**TASK GOAL:** Print the records below exactly as they appear. Omit all pictures.

**STUDY MATERIAL:**
______

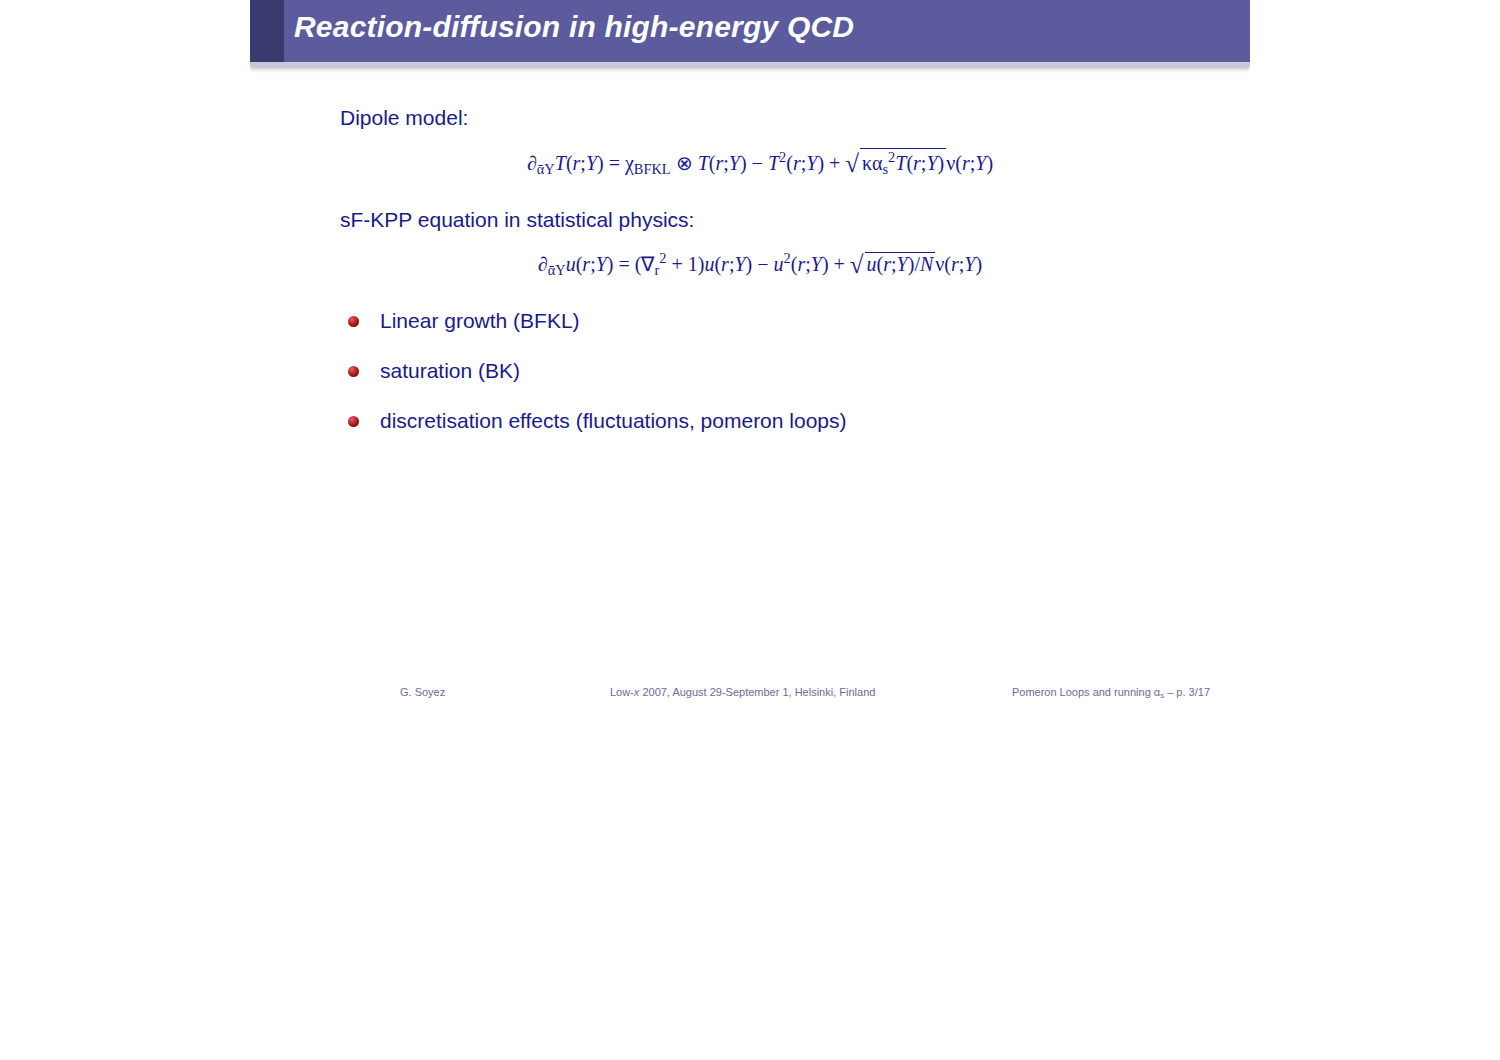Reaction-diffusion in high-energy QCD
Dipole model:
∂ᾱY T(r;Y) = χBFKL ⊗ T(r;Y) − T 2(r;Y) + √καs 2 T(r;Y) ν(r;Y)
sF-KPP equation in statistical physics:
∂ᾱY u(r;Y) = (∇r 2 + 1)u(r;Y) − u 2(r;Y) + √u(r;Y)/Nν(r;Y)
Linear growth (BFKL)
saturation (BK)
discretisation effects (fluctuations, pomeron loops)
G. Soyez Low-x 2007, August 29-September 1, Helsinki, Finland Pomeron Loops and running αs – p. 3/17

______

**REPLY:**
Reaction-diffusion in high-energy QCD
Dipole model:
∂ᾱY T(r;Y) = χBFKL ⊗ T(r;Y) − T 2(r;Y) + √καs 2 T(r;Y) ν(r;Y)
sF-KPP equation in statistical physics:
∂ᾱY u(r;Y) = (∇r 2 + 1)u(r;Y) − u 2(r;Y) + √u(r;Y)/Nν(r;Y)
Linear growth (BFKL)
saturation (BK)
discretisation effects (fluctuations, pomeron loops)
G. Soyez Low-x 2007, August 29-September 1, Helsinki, Finland Pomeron Loops and running αs – p. 3/17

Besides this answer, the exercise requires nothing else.